**Bloc de texte:**
* * *

Auparfum

Coco Noir

20 septembre 2012, 21:06, par Opium

Bonsoir à toutes et à tous.
 
En raison de quelques aléas personnels, je n’ai pas l’occasion d’être aussi présent que je le désirerais sur auparfum. Malgré tout, je souhaite apporter quelques contributions, en espérant qu’elles soient utiles. Mes avis concernant la "bonbonnière géante Saint Louis" (autrement nommée "La Vie Est Belle") arriveront plus tard tant il y a à dire (ce qui a pu se lire dans les nombreux échanges sur auparfum depuis plusieurs jours).
Voici, d’abord, quelques points qui me semblent intéressants à propos du nouveau "grand" lancement féminin Chanel tant attendu.
En version courte : Pour faire simple, Jeanne a tout dit.

* * *

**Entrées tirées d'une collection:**
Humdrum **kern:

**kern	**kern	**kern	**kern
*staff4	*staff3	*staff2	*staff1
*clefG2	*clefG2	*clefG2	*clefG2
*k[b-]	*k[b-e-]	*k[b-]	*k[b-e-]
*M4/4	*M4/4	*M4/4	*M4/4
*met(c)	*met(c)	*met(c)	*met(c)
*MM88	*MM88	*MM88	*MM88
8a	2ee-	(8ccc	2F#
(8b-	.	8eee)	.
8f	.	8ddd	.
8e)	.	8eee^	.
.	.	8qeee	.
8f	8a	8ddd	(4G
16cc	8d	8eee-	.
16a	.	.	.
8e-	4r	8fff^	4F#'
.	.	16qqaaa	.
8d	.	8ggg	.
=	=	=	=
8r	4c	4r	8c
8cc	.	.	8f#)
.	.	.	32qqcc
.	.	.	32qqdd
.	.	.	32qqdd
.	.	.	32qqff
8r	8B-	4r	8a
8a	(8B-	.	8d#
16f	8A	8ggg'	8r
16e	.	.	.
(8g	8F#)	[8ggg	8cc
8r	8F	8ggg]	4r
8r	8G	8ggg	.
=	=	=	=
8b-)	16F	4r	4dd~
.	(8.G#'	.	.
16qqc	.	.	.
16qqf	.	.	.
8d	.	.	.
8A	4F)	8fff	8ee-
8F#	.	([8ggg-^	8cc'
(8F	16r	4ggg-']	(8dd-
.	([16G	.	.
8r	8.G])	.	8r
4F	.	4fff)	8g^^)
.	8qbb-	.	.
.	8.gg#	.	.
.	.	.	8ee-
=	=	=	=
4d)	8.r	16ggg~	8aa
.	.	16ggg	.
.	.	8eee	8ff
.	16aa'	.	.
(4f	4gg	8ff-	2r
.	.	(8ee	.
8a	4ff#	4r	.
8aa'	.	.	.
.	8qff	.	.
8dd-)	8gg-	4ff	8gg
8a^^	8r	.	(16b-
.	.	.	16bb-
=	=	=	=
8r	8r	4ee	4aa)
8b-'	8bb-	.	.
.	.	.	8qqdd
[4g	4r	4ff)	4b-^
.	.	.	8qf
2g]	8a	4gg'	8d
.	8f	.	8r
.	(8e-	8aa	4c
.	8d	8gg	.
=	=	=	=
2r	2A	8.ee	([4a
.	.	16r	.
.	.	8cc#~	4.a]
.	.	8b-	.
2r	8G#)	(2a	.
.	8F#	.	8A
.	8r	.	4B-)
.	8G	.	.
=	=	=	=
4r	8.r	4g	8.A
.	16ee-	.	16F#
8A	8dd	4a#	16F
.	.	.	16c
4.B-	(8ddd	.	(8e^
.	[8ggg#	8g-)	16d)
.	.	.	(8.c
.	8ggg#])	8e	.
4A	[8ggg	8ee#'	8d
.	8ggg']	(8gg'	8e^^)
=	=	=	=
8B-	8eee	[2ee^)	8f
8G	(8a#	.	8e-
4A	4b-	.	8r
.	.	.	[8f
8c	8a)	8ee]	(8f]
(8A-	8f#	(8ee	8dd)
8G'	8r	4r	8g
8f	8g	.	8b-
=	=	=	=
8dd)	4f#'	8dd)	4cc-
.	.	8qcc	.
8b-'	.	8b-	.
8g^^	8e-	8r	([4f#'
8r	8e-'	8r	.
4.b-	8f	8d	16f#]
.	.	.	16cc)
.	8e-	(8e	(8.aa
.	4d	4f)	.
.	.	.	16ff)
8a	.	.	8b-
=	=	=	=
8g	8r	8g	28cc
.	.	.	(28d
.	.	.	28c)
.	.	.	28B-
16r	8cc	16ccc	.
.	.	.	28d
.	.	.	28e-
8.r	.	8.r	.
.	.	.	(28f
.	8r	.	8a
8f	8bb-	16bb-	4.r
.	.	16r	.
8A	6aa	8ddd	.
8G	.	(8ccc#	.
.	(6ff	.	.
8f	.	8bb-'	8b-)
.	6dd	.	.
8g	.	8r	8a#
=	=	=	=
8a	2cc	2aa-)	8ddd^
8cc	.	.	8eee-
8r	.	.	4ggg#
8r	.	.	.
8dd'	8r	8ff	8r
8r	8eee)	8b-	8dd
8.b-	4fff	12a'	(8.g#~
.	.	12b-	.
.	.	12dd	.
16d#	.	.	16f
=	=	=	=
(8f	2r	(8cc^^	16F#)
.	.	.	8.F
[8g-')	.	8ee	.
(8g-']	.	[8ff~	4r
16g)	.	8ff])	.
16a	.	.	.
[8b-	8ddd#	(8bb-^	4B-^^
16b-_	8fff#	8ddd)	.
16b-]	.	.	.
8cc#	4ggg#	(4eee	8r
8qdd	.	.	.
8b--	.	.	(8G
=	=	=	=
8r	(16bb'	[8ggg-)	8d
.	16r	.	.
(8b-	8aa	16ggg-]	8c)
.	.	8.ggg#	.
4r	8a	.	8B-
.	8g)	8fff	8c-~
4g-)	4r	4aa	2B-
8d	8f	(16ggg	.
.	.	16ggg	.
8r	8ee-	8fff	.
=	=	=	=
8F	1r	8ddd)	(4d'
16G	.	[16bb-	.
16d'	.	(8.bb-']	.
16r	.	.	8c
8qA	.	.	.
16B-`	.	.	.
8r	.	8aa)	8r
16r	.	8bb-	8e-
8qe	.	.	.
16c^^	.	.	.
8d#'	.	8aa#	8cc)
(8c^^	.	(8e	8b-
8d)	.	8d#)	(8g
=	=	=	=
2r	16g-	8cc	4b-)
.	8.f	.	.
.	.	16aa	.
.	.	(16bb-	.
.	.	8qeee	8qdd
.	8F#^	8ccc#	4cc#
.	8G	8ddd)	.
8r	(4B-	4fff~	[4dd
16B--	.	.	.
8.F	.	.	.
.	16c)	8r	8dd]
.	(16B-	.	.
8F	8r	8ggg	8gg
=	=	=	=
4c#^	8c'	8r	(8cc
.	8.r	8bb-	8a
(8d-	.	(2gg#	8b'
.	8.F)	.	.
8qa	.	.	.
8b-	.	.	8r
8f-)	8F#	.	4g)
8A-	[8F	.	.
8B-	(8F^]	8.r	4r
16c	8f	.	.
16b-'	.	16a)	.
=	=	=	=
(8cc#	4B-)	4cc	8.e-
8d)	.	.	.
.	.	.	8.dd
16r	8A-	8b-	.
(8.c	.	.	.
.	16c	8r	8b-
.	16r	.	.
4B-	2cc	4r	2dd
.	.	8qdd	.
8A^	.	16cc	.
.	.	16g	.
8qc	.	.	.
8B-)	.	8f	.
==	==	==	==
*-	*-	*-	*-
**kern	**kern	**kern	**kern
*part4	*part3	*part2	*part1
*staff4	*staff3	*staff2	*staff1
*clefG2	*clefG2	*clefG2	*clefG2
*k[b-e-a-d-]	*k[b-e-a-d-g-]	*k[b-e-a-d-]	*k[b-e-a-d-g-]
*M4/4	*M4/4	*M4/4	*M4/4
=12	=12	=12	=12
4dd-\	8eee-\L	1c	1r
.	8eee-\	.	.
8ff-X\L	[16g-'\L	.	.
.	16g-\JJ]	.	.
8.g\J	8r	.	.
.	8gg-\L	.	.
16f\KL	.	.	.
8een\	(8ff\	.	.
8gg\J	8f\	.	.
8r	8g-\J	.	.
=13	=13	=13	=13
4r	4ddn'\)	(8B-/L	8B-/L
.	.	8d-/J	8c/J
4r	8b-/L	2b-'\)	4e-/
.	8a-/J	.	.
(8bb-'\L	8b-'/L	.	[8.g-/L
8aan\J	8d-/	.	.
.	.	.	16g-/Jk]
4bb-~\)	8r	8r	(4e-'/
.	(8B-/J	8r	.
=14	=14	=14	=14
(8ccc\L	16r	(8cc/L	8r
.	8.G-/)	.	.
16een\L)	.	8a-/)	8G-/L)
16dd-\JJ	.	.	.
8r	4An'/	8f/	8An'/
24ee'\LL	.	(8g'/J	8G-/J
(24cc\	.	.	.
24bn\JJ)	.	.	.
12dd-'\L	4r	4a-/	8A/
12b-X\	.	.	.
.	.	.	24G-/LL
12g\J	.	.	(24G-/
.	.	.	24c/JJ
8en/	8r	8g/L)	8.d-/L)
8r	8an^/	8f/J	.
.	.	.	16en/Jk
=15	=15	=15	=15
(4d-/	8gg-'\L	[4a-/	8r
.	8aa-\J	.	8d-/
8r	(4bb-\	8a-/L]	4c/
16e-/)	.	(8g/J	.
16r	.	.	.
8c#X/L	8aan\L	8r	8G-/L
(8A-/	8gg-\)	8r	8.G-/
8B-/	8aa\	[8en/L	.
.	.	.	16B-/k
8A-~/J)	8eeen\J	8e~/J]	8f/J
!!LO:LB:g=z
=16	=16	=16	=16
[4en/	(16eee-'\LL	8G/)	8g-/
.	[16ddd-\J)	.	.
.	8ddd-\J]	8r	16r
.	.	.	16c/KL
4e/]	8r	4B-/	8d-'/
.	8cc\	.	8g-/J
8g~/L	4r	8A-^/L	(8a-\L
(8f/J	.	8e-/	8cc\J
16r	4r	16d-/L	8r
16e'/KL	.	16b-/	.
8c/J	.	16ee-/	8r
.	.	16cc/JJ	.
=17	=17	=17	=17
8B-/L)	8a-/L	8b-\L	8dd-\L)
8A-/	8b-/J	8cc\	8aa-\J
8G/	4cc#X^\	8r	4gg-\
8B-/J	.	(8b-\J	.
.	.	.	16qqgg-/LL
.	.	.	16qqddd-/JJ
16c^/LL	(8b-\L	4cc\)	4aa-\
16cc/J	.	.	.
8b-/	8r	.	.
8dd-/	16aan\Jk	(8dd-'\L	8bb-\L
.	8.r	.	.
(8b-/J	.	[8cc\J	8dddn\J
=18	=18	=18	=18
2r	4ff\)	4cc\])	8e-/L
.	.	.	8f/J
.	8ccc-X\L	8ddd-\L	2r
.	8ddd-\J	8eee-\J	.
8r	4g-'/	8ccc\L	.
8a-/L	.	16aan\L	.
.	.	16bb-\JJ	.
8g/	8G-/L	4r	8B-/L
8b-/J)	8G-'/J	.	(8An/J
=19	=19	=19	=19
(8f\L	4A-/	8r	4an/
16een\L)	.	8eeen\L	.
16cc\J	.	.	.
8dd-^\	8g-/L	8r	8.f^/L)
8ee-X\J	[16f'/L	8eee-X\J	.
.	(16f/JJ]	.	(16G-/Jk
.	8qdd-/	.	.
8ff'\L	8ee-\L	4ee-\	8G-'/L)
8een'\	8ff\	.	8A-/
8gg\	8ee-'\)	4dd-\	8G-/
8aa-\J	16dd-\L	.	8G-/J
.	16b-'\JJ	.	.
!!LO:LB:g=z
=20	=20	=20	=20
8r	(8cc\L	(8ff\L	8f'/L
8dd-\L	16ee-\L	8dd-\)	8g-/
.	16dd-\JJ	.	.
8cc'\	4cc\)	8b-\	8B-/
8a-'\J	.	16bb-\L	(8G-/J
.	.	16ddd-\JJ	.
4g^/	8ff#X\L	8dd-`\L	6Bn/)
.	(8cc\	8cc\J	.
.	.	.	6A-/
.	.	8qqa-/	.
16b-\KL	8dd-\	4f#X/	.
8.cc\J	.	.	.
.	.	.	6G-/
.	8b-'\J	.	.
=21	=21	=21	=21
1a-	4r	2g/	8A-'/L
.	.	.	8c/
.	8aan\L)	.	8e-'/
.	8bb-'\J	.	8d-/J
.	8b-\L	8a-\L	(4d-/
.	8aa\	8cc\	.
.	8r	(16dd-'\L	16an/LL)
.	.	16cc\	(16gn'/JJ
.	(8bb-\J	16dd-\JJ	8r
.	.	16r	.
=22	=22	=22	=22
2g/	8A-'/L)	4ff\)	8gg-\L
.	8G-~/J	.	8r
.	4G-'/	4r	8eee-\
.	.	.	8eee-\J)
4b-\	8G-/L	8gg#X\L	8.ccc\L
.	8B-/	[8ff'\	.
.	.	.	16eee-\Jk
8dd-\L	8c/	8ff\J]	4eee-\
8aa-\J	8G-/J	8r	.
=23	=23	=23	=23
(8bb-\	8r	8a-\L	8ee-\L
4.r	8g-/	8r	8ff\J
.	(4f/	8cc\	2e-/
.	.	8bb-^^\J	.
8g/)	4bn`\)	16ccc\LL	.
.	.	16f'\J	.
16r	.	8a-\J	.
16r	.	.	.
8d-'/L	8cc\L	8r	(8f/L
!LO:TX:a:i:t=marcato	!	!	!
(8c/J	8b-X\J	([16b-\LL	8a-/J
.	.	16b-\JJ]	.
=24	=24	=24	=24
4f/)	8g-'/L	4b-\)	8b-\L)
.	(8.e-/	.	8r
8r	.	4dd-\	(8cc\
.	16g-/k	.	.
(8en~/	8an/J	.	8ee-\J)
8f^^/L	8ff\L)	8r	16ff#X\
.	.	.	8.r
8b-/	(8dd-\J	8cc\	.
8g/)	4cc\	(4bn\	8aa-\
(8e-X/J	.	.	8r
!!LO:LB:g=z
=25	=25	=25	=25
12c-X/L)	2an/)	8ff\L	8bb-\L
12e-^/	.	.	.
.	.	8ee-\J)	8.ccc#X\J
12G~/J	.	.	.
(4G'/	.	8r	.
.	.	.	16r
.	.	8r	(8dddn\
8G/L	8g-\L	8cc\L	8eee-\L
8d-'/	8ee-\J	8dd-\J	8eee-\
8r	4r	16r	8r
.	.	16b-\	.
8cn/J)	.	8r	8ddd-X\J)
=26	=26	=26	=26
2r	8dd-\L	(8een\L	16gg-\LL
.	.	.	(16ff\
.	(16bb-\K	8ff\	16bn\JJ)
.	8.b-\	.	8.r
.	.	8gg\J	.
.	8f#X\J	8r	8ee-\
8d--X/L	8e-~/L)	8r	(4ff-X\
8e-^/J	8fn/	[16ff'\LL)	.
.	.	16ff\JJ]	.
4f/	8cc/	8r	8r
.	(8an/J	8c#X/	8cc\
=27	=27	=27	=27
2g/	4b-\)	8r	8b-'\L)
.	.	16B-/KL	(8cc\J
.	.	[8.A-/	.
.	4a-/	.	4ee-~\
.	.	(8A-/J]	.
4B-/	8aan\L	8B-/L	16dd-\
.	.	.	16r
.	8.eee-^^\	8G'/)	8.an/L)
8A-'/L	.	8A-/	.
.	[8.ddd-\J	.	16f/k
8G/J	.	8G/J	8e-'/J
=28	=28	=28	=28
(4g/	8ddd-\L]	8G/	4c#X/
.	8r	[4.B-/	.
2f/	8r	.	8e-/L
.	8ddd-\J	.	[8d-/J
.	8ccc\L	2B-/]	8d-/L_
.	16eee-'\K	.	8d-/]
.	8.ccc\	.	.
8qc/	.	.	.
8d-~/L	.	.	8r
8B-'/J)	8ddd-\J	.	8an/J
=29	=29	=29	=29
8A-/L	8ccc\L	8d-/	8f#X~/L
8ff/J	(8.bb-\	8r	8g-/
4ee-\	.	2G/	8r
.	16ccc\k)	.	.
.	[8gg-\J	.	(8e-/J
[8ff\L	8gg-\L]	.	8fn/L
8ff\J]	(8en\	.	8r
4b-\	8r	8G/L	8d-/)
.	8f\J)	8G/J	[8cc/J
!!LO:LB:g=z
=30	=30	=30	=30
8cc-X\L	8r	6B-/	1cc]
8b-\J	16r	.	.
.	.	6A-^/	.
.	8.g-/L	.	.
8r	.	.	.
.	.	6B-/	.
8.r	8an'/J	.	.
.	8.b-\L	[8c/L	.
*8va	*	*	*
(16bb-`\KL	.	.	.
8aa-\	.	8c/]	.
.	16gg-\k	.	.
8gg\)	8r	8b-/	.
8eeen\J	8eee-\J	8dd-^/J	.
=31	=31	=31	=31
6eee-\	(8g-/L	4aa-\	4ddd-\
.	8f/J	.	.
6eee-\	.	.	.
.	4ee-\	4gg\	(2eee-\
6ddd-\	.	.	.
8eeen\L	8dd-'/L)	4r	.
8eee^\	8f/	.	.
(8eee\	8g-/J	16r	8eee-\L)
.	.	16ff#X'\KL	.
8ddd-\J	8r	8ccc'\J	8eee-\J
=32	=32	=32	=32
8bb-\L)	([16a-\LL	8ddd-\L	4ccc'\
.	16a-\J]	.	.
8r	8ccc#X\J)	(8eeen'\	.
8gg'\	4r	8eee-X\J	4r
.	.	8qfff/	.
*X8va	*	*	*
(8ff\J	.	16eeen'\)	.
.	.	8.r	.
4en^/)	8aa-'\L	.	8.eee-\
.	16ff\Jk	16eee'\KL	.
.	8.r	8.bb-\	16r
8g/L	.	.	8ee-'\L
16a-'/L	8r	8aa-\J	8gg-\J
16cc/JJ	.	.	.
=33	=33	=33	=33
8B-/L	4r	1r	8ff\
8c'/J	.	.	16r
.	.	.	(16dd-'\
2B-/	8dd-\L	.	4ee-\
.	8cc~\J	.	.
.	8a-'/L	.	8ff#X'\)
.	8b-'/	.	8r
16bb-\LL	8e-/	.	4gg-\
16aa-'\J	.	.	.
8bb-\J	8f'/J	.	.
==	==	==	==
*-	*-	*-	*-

* * *

**Consigne écrite:** Recopiez intégralement le texte sur Coco Noir, sans en modifier un seul mot.

**Tâche accomplie:**
Auparfum

Coco Noir

20 septembre 2012, 21:06, par Opium

Bonsoir à toutes et à tous.
 
En raison de quelques aléas personnels, je n’ai pas l’occasion d’être aussi présent que je le désirerais sur auparfum. Malgré tout, je souhaite apporter quelques contributions, en espérant qu’elles soient utiles. Mes avis concernant la "bonbonnière géante Saint Louis" (autrement nommée "La Vie Est Belle") arriveront plus tard tant il y a à dire (ce qui a pu se lire dans les nombreux échanges sur auparfum depuis plusieurs jours).
Voici, d’abord, quelques points qui me semblent intéressants à propos du nouveau "grand" lancement féminin Chanel tant attendu.
En version courte : Pour faire simple, Jeanne a tout dit.